Friday, February 18, 2005

Incident Scenario #1, follow up

As of this morning, there are 4 comments under the subject blog entry, and after reading them, I thought I'd post some of my own comments...

First off, just as a reminder, this incident scenario was based on a real-world issue, something I dealt with. I have no doubt that others have had to deal with similar incidents.

With regards to your comments, Brandon hit the nail pretty squarely on the head. Remember, this laptop was only used for dial-up access to the Internet...others may have read a bit too much into things and blown the scenario out of proportion.

One things many folks don't seem to remember is that, particularly with Windows 2000, dialing into the Internet still leaves you exposed. I didn't know for sure because the appropriate logging wasn't enabled, but I suspect that a null session was used to enumerate user names, and from there, it was pretty trivial to guess the password...a simple script could be used to enumerate through the biggies (ie, blank, "password", the username, etc.).

Having gone through the system, there really wasn't any malware involved. There wasn't too much in the way of spyware on the system, because the user (a) used a browser other than IE, and (b) pretty much only stayed to a small handful of specific sites.

I fully agree with many of the comments, but not necessarily the order. For example, what's the point of installing patches, and then wiping the drive?

If the system is a multi-user system (several users use the same system), then one way option for addressing this is to install VMWare. What you do is install the host operating system, then put XP or 2K on as a guest os. Now, I'm not sure of the steps required (or if there are any) to really lock things down so that the user is forced to use the VMWare session, but once you've got the guest os patched and configured, create a snapshot. Let the other users (ie, your kids) do their surfing, and if the configuration gets out of hand...revert to the snapshot (after making sure that any important data or documents are saved, of course).

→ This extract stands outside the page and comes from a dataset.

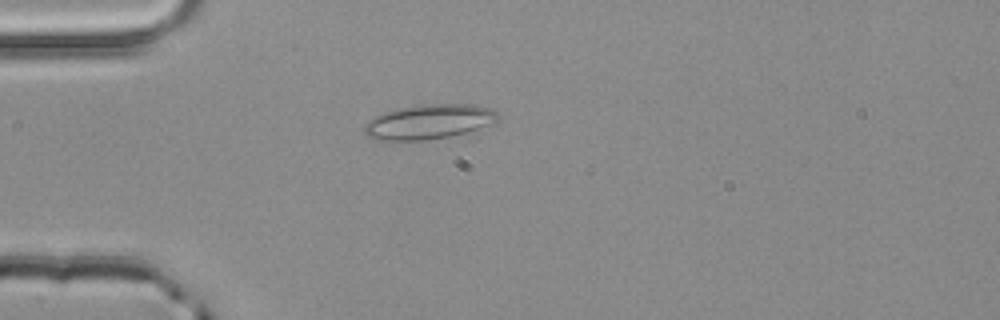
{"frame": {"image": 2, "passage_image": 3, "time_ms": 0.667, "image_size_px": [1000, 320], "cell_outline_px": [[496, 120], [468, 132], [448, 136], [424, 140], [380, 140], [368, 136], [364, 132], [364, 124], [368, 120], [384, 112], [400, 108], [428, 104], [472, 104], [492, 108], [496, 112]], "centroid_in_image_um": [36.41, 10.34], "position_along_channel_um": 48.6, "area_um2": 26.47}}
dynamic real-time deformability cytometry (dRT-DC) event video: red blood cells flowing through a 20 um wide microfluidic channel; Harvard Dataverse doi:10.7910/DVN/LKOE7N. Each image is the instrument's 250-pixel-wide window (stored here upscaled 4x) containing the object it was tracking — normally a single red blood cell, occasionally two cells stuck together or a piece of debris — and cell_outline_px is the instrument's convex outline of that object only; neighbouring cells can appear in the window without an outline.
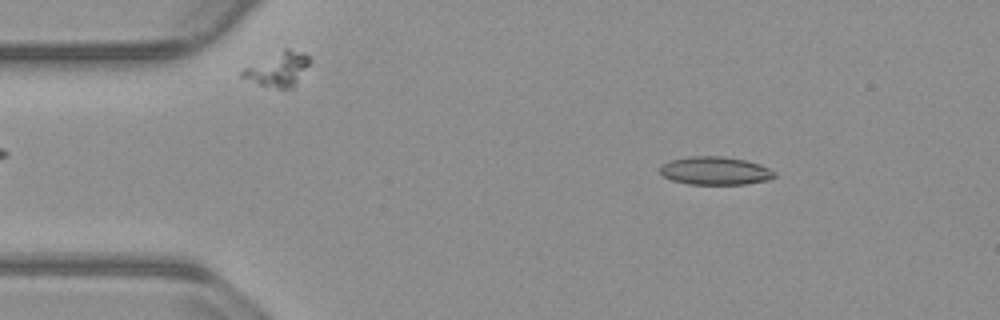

Thanks for the input, folks...keep it coming!

1 comment:

Anonymous said...

Good use of VMWare. I use, as I am sure most other readers of the blog do, primarily for testing various 'ideas' that I have either come up with or have come across that I would like to test with. But using VM in situations where you have users who are just going to browse cartoon network or not really power use the system is a great idea. I'm am going to set this up this weekend on the 'public home' box.